Entries taken from a collection:
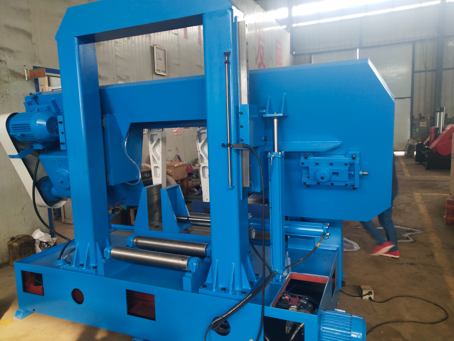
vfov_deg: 46.8
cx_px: 227
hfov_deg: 60.0
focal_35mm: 30
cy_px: 170
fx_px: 393
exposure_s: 1/50
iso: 204
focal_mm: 3.95
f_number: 1.8
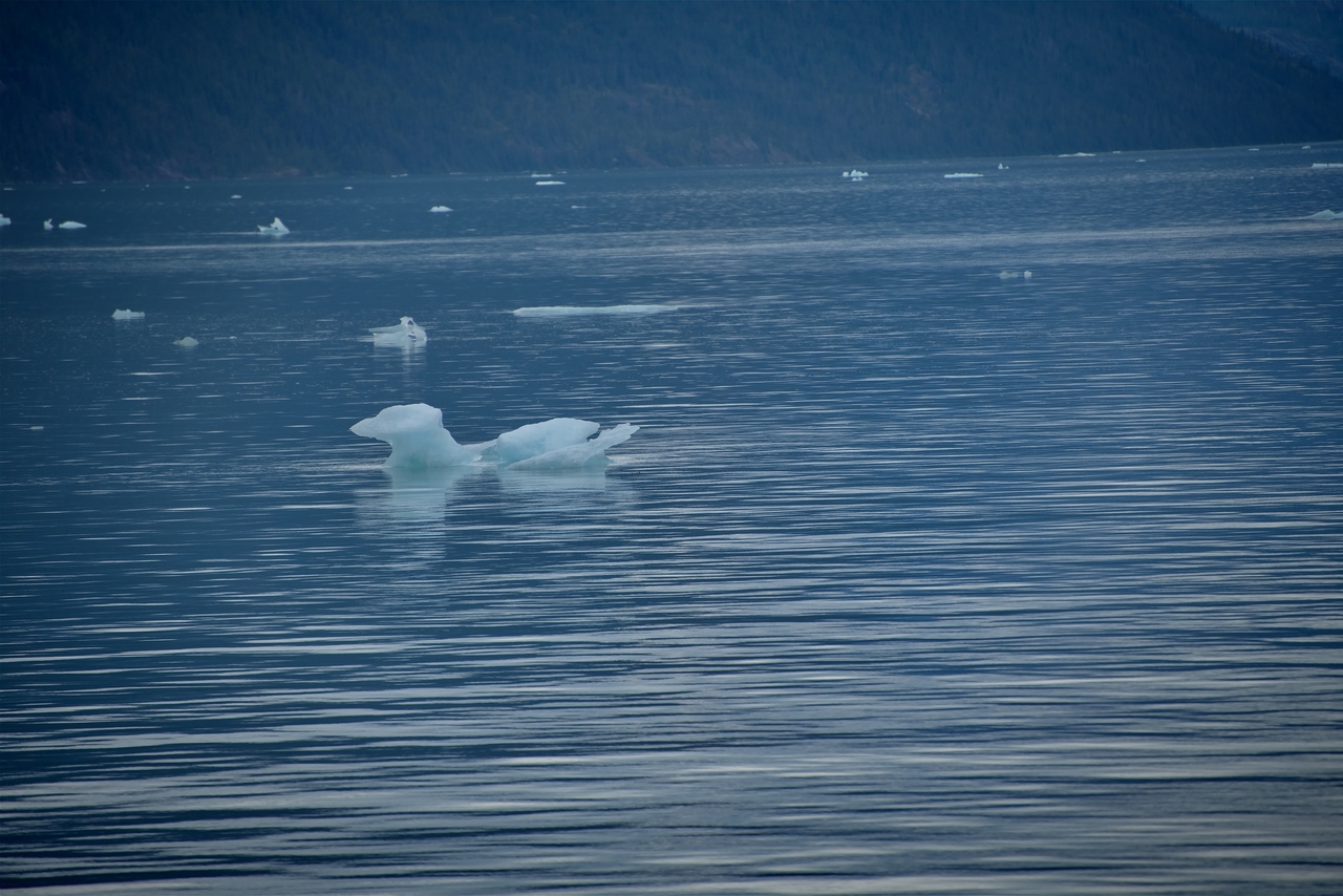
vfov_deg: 4.6
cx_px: 672
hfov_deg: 6.9
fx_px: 11193
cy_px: 448
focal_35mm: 300
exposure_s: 1/640
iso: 160
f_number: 5.6
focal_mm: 300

▸ **Exercise goal**:
Output the entries verbatim, skipping images.

▸ **Answer to this task**:
vfov_deg: 46.8
cx_px: 227
hfov_deg: 60.0
focal_35mm: 30
cy_px: 170
fx_px: 393
exposure_s: 1/50
iso: 204
focal_mm: 3.95
f_number: 1.8
vfov_deg: 4.6
cx_px: 672
hfov_deg: 6.9
fx_px: 11193
cy_px: 448
focal_35mm: 300
exposure_s: 1/640
iso: 160
f_number: 5.6
focal_mm: 300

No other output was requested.